Chris de Broglio, one of the main movers behind apartheid South Africa’s exclusion from international sport, has died at his home in Corsica. Chris was a founding member of SANROC, the South African Non-Racial Olympic Committee, and helped secure South Africa’s withdrawal from the 1964 and 1968 Olympics and its expulsion from the Olympic movement in 1970.

Harassed by the South African security police, Chris moved to London in 1964 and set up a SANROC committee in exile. In the mid-1960s he tirelessly lobbied world sports federations to exclude South Africa and was present at the inaugural meeting of the Supreme Council for Sport in Africa in 1966. With the Anti-Apartheid Movement and Stop the Seventy Tour, SANROC organised a campaign that forced the cancellation of the all-white Springbok cricket tour of England and Wales in 1970.
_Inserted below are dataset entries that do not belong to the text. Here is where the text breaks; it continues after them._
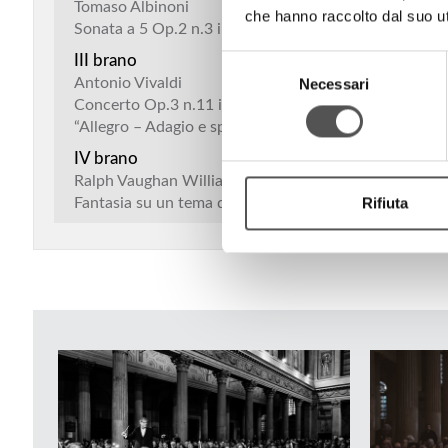
Tomaso Albinoni
che hanno raccolto dal suo uti
Sonata a 5 Op.2 n.3 in Do “Largo – Allegro – Grave – 
III brano
Selezione
Antonio Vivaldi
Necessari
del
Concerto Op.3 n.11 in Re min. per 2 violini, violoncel
consenso
“Allegro – Adagio e spiccato – Allegro – Largo e spicc
IV brano
Ralph Vaughan Williams
Rifiuta
Fantasia su un tema di Thomas Tallis per doppia orche
V brano
Edward William Elgar
Serenata in Mi min. per orchestra d’archi, Op.20
“Allegro piacevole – Larghetto – Allegretto”
I bis
Gino Mescoli
Due parole
II bis
Stefano Gueresi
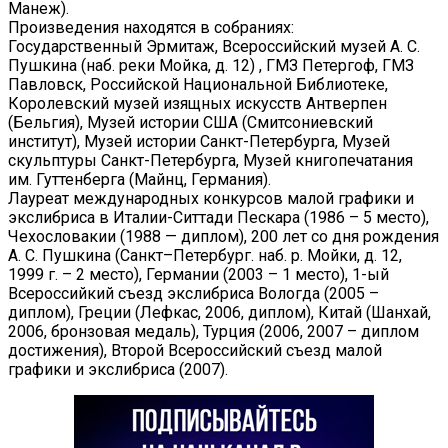
Манеж).
Произведения находятся в собраниях:
Государственный Эрмитаж, Всероссийский музей А. С.
Пушкина (наб. реки Мойка, д. 12) , ГМЗ Петергоф, ГМЗ
Павловск, Российской Национальной Библиотеке,
Королевский музей изящных искусств Антверпен
(Бельгия), Музей истории США (Смитсониевский
институт), Музей истории Санкт-Петербурга, Музей
скульптуры Санкт-Петербурга, Музей книгопечатания
им. Гуттенберга (Майнц, Германия).
Лауреат международных конкурсов малой графики и
экслибриса в Италии-Ситтади Пескара (1986 – 5 место),
Чехословакии (1988 — диплом), 200 лет со дня рождения
А. С. Пушкина (Санкт–Петербург. наб. р. Мойки, д. 12,
1999 г. – 2 место), Германии (2003 – 1 место), 1-ый
Всероссийкий съезд экслибриса Вологда (2005 –
диплом), Греции (Лефкас, 2006, диплом), Китай (Шанхай,
2006, бронзовая медаль), Турция (2006, 2007 – диплом
достижения), Второй Всероссийский съезд малой
графики и экслибриса (2007).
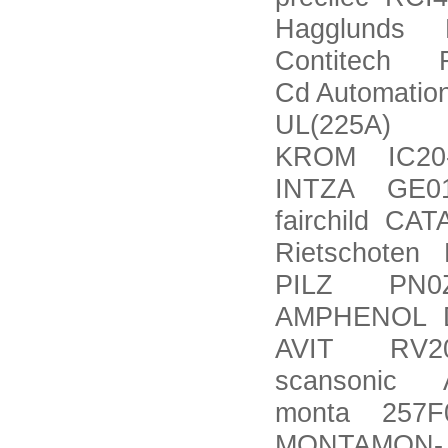
Hagglunds H
Contitech FD
Cd Automati
UL(225A)
KROM IC20
INTZA GE01
fairchild CA
Rietschoten 
PILZ PN0ZS
AMPHENOL D
AVIT RV20 
scansonic A
monta 257F00
MONTAMON- Ve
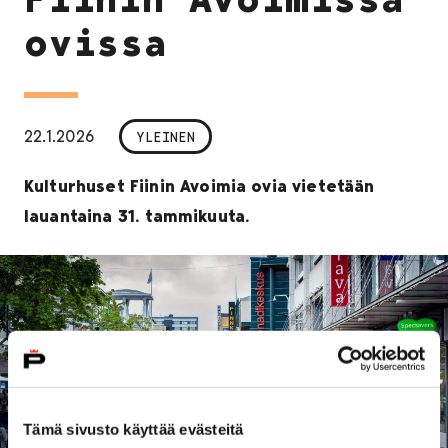
ovissa
22.1.2026
YLEINEN
Kulturhuset Fiinin Avoimia ovia vietetään
lauantaina 31. tammikuuta.
Tämä sivusto käyttää evästeitä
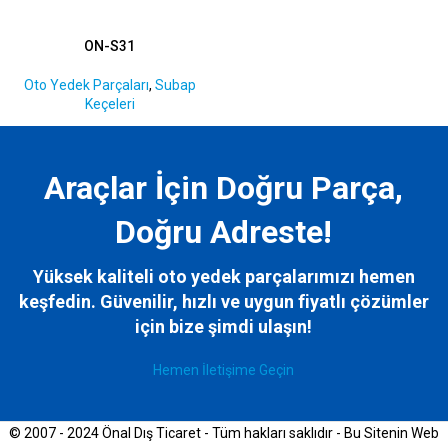
ON-S31
Oto Yedek Parçaları
,
Subap
Keçeleri
Araçlar İçin Doğru Parça,
Doğru Adreste!
Yüksek kaliteli oto yedek parçalarımızı hemen
keşfedin. Güvenilir, hızlı ve uygun fiyatlı çözümler
için bize
şimdi ulaşın!
Hemen İletişime Geçin
© 2007 - 2024 Önal Dış Ticaret - Tüm hakları saklıdır - Bu Sitenin Web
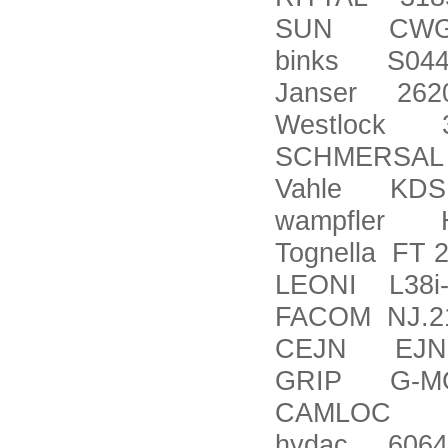
SUN CWG
binks S044
Janser 2620
Westlock 
SCHMERSAL 
Vahle KDS 2
wampfler 
Tognella FT 
LEONI L38i-
FACOM NJ.2
CEJN EJN 1
GRIP G-MG
CAMLOC 99
hydac 60646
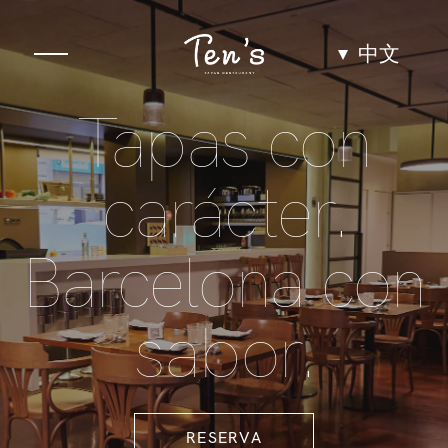
中文
Tapas con
佳肴
Espacio
carácter.
Grupos y eventos
Barcelona con
Experiencias
sabor.
Equipo
RESERVA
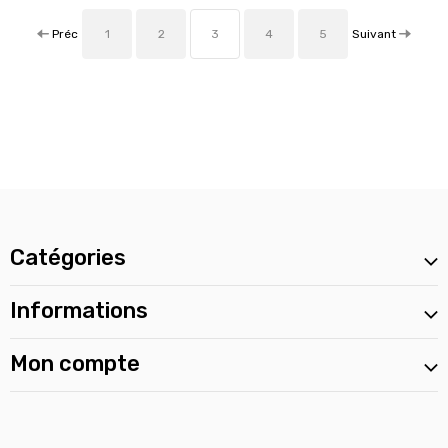
Préc
Suivant
1
2
3
4
5
Catégories
Informations
Mon compte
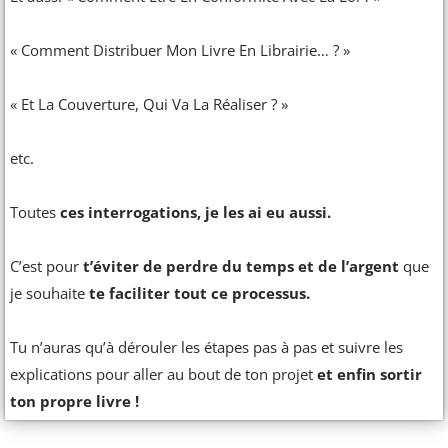
« Comment Distribuer Mon Livre En Librairie… ? »
« Et La Couverture, Qui Va La Réaliser ? »
etc.
Toutes
ces interrogations, je les ai eu aussi.
C’est pour
t’éviter de perdre du temps et de l’argent
que
je souhaite
te faciliter tout ce processus.
Tu n’auras qu’à dérouler les étapes pas à pas et suivre les
explications pour aller au bout de ton projet
et enfin sortir
ton propre livre !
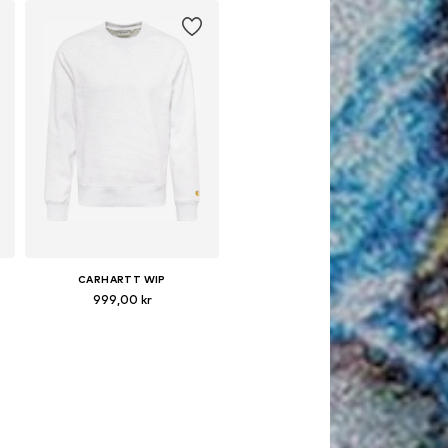
CARHARTT WIP
999,00 kr
lekar: S, M, L, XL, XXL
Tillgängliga storlekar: XS, S, M, L, XL, XXL
Lägg till i varukorgen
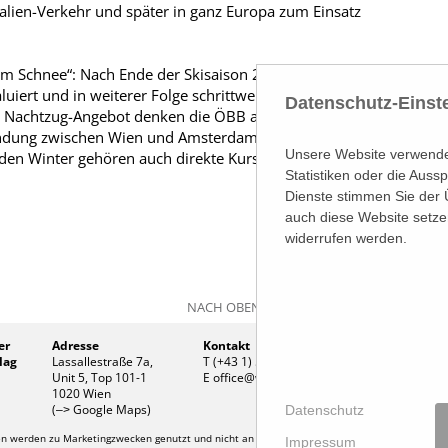
Italien-Verkehr und später in ganz Europa zum Einsatz
m Schnee“: Nach Ende der Skisaison 2020, die als
aluiert und in weiterer Folge schrittweise ausgebaut
Datenschutz-Einst
 Nachtzug-Angebot denken die ÖBB an Expansion:
bindung zwischen Wien und Amsterdam dazukommen.
Unsere Website verwendet
en Winter gehören auch direkte Kurse nach
Statistiken oder die Aus
Dienste stimmen Sie der 
auch diese Website setze
widerrufen werden.
NACH OBEN
er
Adresse
Kontakt
Firmen
lag
Lassallestraße 7a,
T (+43 1) 546 64-0
Firmenb
Unit 5, Top 101-1
E
office@wirtschaftsverlag.at
Handel
1020 Wien
UID Nr
(
Google Maps)
Datenschutz
–>
 werden zu Marketingzwecken genutzt und nicht an Dritte weitergegeben. Die T.A.I. überni
Impressum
Chris was born in Mauritius in 1930 and moved to Durban in the late 1940s. He was South African Weightlifting Champion from 1950 to 1962. Because of his involvement in non-racial weightlifting associations, he was threatened with expulsion from the all-white South African Weightlifting Association. 

In 1987, he helped set up the historic meeting in Dakar between the ANC and leading Afrikaners, which signalled the beginning of the end of apartheid. He was awarded the Olympic Order in recognition of his action against racism in sport.

Chris moved back to Mauritius and then Corsica, where he died on 12 July 2014.

Chris is remembered with respect and affection by his many friends in the Anti-Apartheid Movement. Hamba Kahle, Chris!